Kawasan proyek SGAR di Kalimantan Barat. (Mind ID)
Energi

Harga Anjlok, Bos MIND ID Minta Batasi Smelter Nikel

  • Oversupply pada ferronickel telah memicu jatuhnya harga komoditas tersebut di pasar global. Alhasil, harga patokan saat ini tidak dapat memenuhi biaya produksi smelter.

Energi

Debrinata Rizky

JAKARTA - Holding BUMN Pertambangan MIND ID mengusulkan adanya kebijakan pembatasan jumlah smelter melalui moratorium perizinan. Langkah ini perlu agar tidak menyebabkan kelebihan pasokan (oversupply) pada komoditas.

Direktur Utama MIND ID Hendi Prio Santoso mengatakan hal ini didasari oleh kondisi kelebihan pasokan telah terjadi pada smelter yang menghasilkan ferronickel sebagai bahan untuk membuat stainless steel.

Menurutnya oversupply pada ferronickel telah memicu jatuhnya harga komoditas tersebut di pasar global.

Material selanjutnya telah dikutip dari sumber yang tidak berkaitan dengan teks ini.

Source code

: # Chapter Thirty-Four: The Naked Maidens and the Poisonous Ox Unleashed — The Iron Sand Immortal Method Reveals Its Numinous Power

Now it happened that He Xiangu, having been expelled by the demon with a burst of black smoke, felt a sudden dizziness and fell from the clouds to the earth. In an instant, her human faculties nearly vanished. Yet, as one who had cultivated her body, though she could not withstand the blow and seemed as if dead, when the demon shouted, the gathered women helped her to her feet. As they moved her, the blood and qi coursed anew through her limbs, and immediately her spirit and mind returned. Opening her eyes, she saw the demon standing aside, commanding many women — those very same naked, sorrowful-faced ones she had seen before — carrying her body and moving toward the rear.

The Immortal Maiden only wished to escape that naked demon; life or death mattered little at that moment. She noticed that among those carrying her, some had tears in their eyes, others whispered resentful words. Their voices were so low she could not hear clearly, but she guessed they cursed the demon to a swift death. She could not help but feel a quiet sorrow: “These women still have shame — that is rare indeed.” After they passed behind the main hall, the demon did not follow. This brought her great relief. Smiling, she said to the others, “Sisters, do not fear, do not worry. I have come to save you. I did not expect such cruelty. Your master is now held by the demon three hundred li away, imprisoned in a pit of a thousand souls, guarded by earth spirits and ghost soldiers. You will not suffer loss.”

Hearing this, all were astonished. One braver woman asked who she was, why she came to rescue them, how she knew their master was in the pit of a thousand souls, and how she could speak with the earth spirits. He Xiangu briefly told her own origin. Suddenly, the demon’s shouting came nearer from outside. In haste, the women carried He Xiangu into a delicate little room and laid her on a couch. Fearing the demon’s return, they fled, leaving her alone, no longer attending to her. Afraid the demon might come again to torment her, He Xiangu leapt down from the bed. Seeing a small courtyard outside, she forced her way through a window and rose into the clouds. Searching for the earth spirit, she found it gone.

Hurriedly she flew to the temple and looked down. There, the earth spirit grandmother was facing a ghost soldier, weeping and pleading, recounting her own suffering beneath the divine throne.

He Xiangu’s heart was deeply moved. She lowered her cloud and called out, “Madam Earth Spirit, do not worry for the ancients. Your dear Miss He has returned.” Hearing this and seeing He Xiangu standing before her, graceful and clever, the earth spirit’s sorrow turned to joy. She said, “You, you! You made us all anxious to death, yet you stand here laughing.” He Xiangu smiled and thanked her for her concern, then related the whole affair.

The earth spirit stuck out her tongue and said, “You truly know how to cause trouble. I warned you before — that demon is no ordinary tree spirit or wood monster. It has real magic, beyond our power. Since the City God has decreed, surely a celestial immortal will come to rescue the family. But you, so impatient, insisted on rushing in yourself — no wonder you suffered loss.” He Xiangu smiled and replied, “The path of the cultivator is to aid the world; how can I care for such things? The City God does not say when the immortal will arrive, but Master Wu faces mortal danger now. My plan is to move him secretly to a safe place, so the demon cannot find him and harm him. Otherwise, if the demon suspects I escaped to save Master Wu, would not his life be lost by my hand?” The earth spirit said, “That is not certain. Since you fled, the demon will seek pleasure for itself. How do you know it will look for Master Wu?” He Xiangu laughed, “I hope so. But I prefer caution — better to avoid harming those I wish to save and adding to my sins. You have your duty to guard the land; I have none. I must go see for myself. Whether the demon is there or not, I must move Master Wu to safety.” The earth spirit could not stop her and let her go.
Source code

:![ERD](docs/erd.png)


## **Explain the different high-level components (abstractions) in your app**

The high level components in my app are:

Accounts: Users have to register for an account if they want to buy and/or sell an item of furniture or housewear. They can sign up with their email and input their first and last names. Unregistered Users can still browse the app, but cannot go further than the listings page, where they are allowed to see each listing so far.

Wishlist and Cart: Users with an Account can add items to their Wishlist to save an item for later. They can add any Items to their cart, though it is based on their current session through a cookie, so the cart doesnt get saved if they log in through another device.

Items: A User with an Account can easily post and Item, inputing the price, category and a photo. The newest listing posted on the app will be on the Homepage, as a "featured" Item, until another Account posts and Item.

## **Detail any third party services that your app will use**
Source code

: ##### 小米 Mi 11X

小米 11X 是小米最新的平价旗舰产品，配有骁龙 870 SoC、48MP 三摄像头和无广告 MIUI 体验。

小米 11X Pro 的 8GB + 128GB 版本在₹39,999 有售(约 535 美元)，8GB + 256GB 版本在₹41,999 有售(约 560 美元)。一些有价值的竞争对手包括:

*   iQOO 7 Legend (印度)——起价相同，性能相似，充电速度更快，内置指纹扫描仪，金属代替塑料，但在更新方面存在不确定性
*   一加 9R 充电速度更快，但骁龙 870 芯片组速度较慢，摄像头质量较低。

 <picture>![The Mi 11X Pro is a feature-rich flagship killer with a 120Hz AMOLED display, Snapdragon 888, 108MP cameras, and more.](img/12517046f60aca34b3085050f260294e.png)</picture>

Alhasil, harga patokan saat ini tidak dapat memenuhi biaya produksi smelter.

"Kami berharap agar ada dukungan dari sisi tata kelola mohon adanya pembatasan jumlah smelter yang dilakukan karena banyaknya jumlah smelter ini kami khawatirkan akan membuat oversupply dari sisi pasar dunia," kata Hendi dalam RDP dengan Komisi XII, pada Rabu, 4 Desember 2024.

Selain pembatasan smelter ia juga meminta pemerintah agar mengelola tata niaga misalnya insentif importasi yang tidak diberikan kepada produk yang telah diproduksi dalam negeri.

Kemudian, pemberlakuan penetapan kuota produksi mineral kritis dan mineral strategis nasional oleh Menteri ESDM berdasarkan rekomendasi dari BUMN dan asosiasi pertambangan.  Dalam hal ini, pihaknya menilai BUMN harus mendapatkan kuota yang dominan untuk memastikan stabilitas harga.

Berdasarkan data Kementerian ESDM, hingga akhir 2023 ada lima smelter feronikel yang aktif berproduksi. Diantaranya PT Aneka Tambang (Antam) di Pomalaa, Kolaka, Sulawesi Tenggara, PT Vale Indonesia di Sulawesi Selatan. Ada juga PT Wanatiara Persada di Maluku Utara, PT Fajar Bhakti Lintas Nusantara di Maluku Utara dan PT Weda Bay Nickel di Maluku Utara.

Masalah Oversupply Tak Kunjung Diatasi

Sebelumnya, Asosiasi Penambang Nikel Indonesia (APNI) mendorong pengusaha untuk mengimpor bijih nikel. Hal tersebut bertujuan untuk menjaga cadangan nikel dalam negeri agar tidak berlebihan.

Sekretaris Umum APNI Meidy Katrin Lengkey meminta, pemerintah untuk tidak berlebihan dalam menerbitkan Rencana Kerja dan Anggaran Biaya (RKAB) untuk rencana produksi nikel.

Meidy mengatakan, alasan mendorong impor bijih nikel Karena dengan importasi bijih nikel pada akhirnya akan berdampak pada proyeksi produksi dan harga di pasar dunia.

Meski tak menampik, harga biji nikel impor memang lebih mahal dari bijih nikel lokal, namun dengan cara tersebut impor biji nikel akan meningkatkan harga domestik. Sehingga Ia meminta pemerintah memberikan ruang impor dalam RKAB industri nikel.

Menurut data APNI, kebutuhan komoditas untuk industri smelter nikel hanya sekitar 215 juta ton hingga 2027. Namun pabrikan butuh membangun stok bijih nikel yang membuat total kebutuhan bijih nikel hingga 2027 sekitar 280 juta ton.

Berdasarkan data Direktorat Jenderal Mineral dan Batu Bara pada Mei 2024 bahwa tahun telah menerima pengajuan RKAB 747 perusahaan mineral termasuk salah satunya adalah nikel. Berdasarkan RKAB yang telah diajukan, jumlah rencana produksi nikel Indonesia untuk periode 2024-2027 sebesar 240 juta ton.